At one point dozens of people surrounded Diaby's father and girlfriend as he told the bigots to be respectful.
In the second period Diaby was hit in the face with a stick and the referee sent him to the penalty box again -- but instead, Diaby waited out the time in the dressing room in hopes of minimizing the torment.
During the game the Marquis's captain asked the referee to intervene, and to make sure Diaby would be escorted by security guards out of the arena. That did not happen.
Diaby left the game during the second period and went to join his family in the stands, and they left the arena before the game ended.
Diaby said that despite reports, he and his loved ones did not get escorted out by police.

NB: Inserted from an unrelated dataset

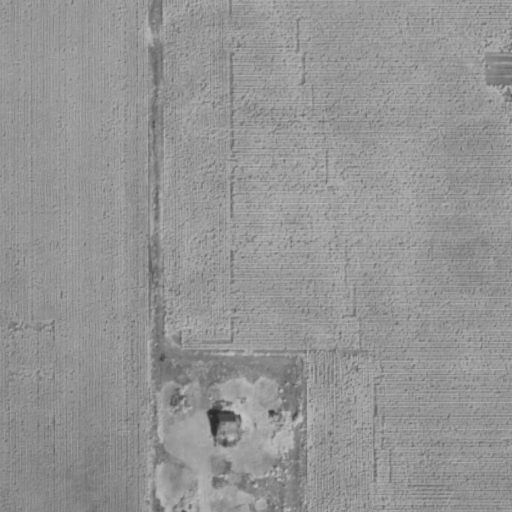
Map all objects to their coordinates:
building: (227, 421)
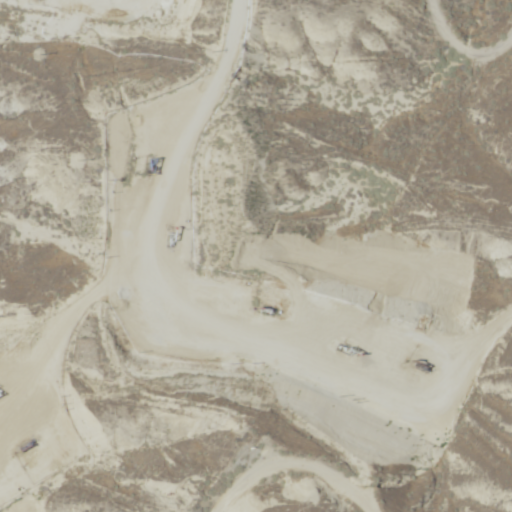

Instead they were left to defend themselves as they went away.
Support from officials, players
Announcers covering the game noticed the harassment and insults and said they had seen similar behaviour earlier in the season.
The commissioner of the NAHL apologized to Diaby with a video posted to social media, saying that racist, sexist, and homophobic taunts were not acceptable.
"I want to apologize to Jonathan Diaby and to members of his family," said Jean-Francois Laplante.
He added the insults came from a small group at Saturday's game but said they were unacceptable and would not be tolerated.
"Intolerance of differences is based in ignorance. To fight this problem we have to denounce it and discuss it, and it's for this reason that I invite you to share this video," said Laplante.
Since then several players on the Petroliers and other teams have stepped forward to support Diaby and his family, saying that he is a skilled player that fans should enjoy watching.
William Lacasse who plays for the Riviere-du-Loup 3L, said people should have learned to accept others by now.
"It's 2019. All racism, homophobia, all cultural and social hatred, leave that at home. Come out and encourage us to play," said Lacasse.
Former NHLer Georges Laraque said he was shocked to see this type of behaviour still going on in arenas.
"There were 1,250 people in the stands and nobody did anything to stop that. What is that, endorsing it?" he said. "If there is a minority kid watching that game, and his dream is to play hockey, what do you think he's going to do? He's going to not want to play hockey, they're going to quit."
Hockey's history with racism
Over the course of hockey history, there's been numerous examples of racism at games at both the professional and amateur level. In May, players for a First Nations team taking part in a tournament in Quebec City were subjected to racist taunts from spectators, opposing players and an opposing coach.
During a playoff series between the Canadiens and Bruins in 2014, then-Hab P.K. Subban was the subject of online racist slurs after scoring twice in a win. Subban's not alone in being a black NHLer who has been targeted because of his race. Wayne Simmonds, then of the Flyers, had a banana thrown at him during a pre-season game in 2011 and Washington Capital Joel Ward was called racist epiphets online in 2012.